Only the lines from the one with "Glass doors on" through the end of the data are wanted, copied exactly.

SUPPLIED MATERIAL |
-.-.-

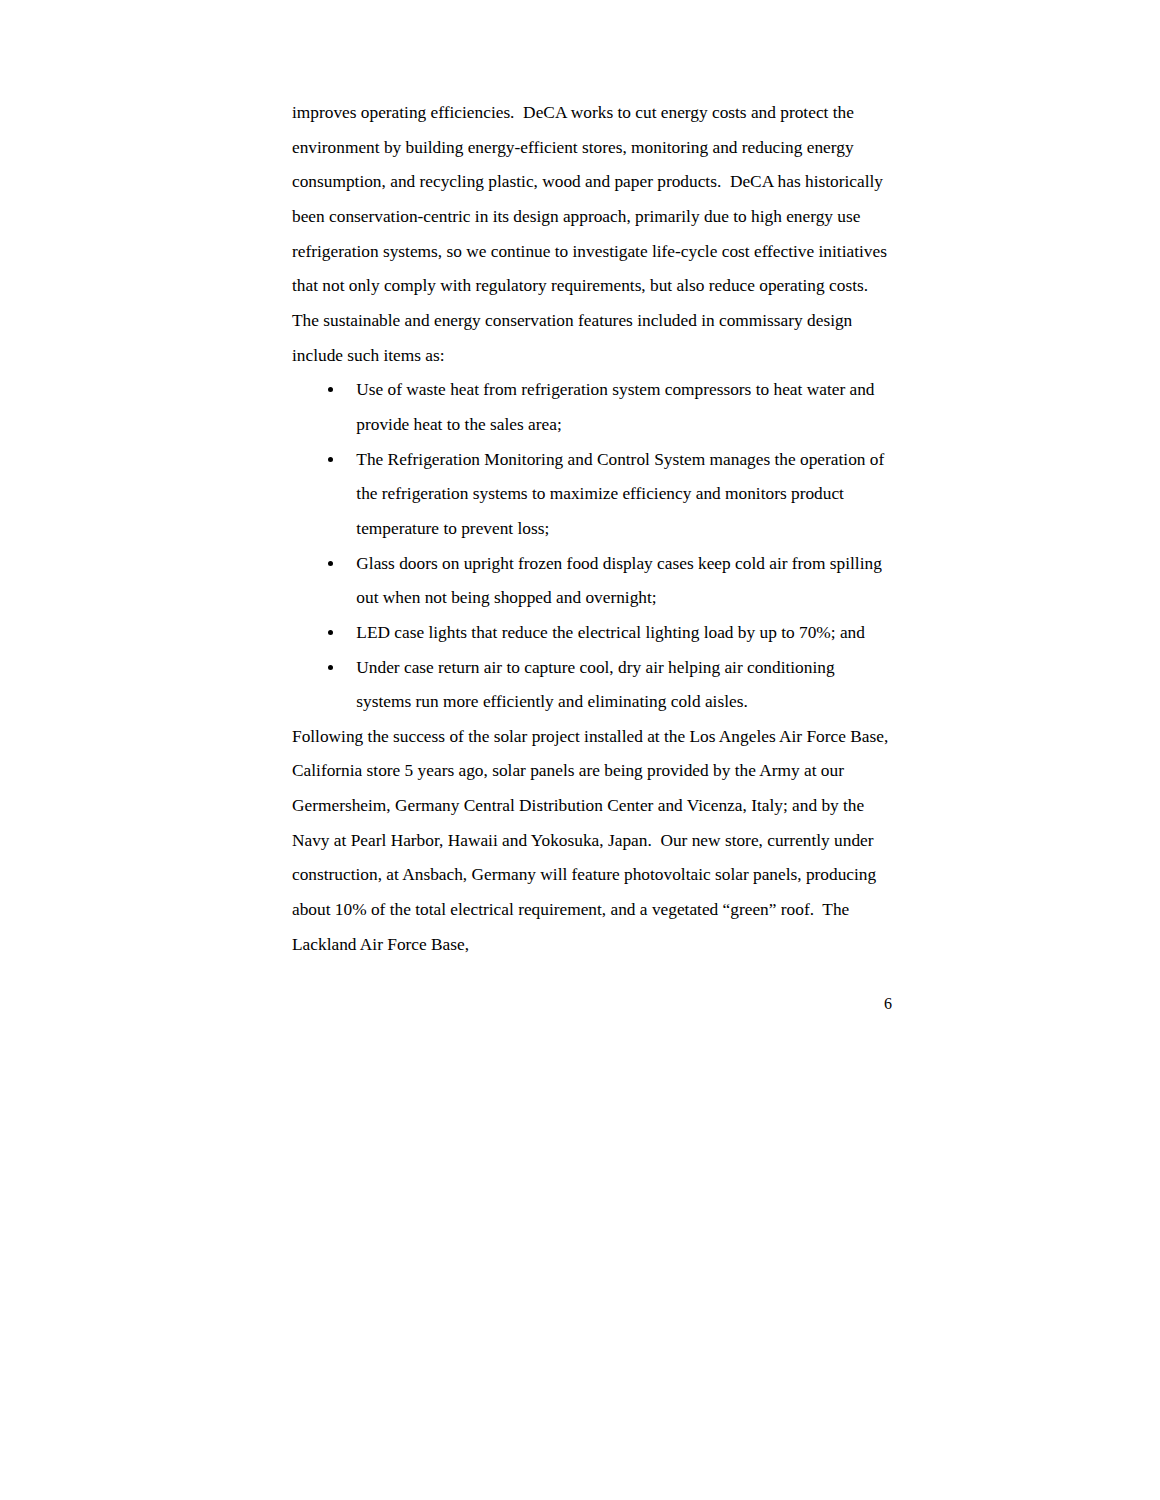improves operating efficiencies. DeCA works to cut energy costs and protect the environment by building energy-efficient stores, monitoring and reducing energy consumption, and recycling plastic, wood and paper products. DeCA has historically been conservation-centric in its design approach, primarily due to high energy use refrigeration systems, so we continue to investigate life-cycle cost effective initiatives that not only comply with regulatory requirements, but also reduce operating costs. The sustainable and energy conservation features included in commissary design include such items as:
Use of waste heat from refrigeration system compressors to heat water and provide heat to the sales area;
The Refrigeration Monitoring and Control System manages the operation of the refrigeration systems to maximize efficiency and monitors product temperature to prevent loss;
Glass doors on upright frozen food display cases keep cold air from spilling out when not being shopped and overnight;
LED case lights that reduce the electrical lighting load by up to 70%; and
Under case return air to capture cool, dry air helping air conditioning systems run more efficiently and eliminating cold aisles.
Following the success of the solar project installed at the Los Angeles Air Force Base, California store 5 years ago, solar panels are being provided by the Army at our Germersheim, Germany Central Distribution Center and Vicenza, Italy; and by the Navy at Pearl Harbor, Hawaii and Yokosuka, Japan. Our new store, currently under construction, at Ansbach, Germany will feature photovoltaic solar panels, producing about 10% of the total electrical requirement, and a vegetated “green” roof. The Lackland Air Force Base,
6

-.-.-

EXERCISE SOLUTION |
Glass doors on upright frozen food display cases keep cold air from spilling out when not being shopped and overnight;
LED case lights that reduce the electrical lighting load by up to 70%; and
Under case return air to capture cool, dry air helping air conditioning systems run more efficiently and eliminating cold aisles.
Following the success of the solar project installed at the Los Angeles Air Force Base, California store 5 years ago, solar panels are being provided by the Army at our Germersheim, Germany Central Distribution Center and Vicenza, Italy; and by the Navy at Pearl Harbor, Hawaii and Yokosuka, Japan. Our new store, currently under construction, at Ansbach, Germany will feature photovoltaic solar panels, producing about 10% of the total electrical requirement, and a vegetated “green” roof. The Lackland Air Force Base,
6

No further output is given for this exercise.